CNN's 25 To Life Feeding Frenzy
June 23, 2005
Game Politics has a transcript of CNN's Nancy Grace talking with anti-game lawyer Jack Thompson and a variety of other lawyers and a psychotherapist about the upcoming video game 25 To Life. As you'll recall, this is the "cops and gangs" game that Senator Chuck Schumer of New York wants banned right this moment before the game is even finished. The comments from these talking heads are typical of the kind of rhetoric that comes from not knowing the complete story behind this week's scapegoat. For people so rabid about the subject matter, they don't seem to know proper terminology. Grace refers to 25 as a "video machine" at one point, for example. Game Politics offers some interesting and informative line-by-line rebuttals, calling out false facts in the transcript.
As you read this transcript, pay attention to how Grace and her guests frame their sentences. Although this plays out like an off-the-cuff debate, each and every spoken word is primed to invoke outrage. There are plenty of loaded words and phrases in there: "murder simulators", "rewire the brain", an attack on Bill Gates for personally allowing this game to exist (as if he himself is out there coding it), and so forth. The program also showed photos of real police officers who were killed in the line of duty at the same time the game's preview trailer was on screen.
I throw my arms up in disgust and frustration at this point; how can pro-game proponents possible hope to open such closed minds? The panel did not include a single person who defends video games, ESRB or otherwise. Nancy Grace is obviously going for the shock factor here, to incite and outrage her audience without presenting both sides of the story.
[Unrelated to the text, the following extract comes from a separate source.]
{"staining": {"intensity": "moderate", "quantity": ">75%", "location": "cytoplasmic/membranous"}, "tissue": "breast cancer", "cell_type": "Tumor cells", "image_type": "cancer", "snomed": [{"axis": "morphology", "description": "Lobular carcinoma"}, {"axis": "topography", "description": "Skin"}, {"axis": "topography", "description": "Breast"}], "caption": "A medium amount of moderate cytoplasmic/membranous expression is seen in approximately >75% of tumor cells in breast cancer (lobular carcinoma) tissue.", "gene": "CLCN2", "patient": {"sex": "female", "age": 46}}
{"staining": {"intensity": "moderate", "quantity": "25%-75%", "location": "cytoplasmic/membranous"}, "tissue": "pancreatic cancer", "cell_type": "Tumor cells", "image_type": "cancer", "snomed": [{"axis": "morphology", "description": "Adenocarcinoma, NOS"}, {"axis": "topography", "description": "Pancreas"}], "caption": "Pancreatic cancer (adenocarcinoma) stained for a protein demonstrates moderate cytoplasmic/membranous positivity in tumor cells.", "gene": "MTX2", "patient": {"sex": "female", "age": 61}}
There seems to be a line in the sand when it comes to government and general media perspectives regarding video games: a game is either Winnie the Pooh's Happy Smile Time Adventure or Cop Killer 4: Blood Vengeance Rage. Some of video gaming's biggest opponents have probably never picked up a controller. Perhaps they should explore what they vehemently hate so much before making snap judgments and tossing around half-truths and loaded words.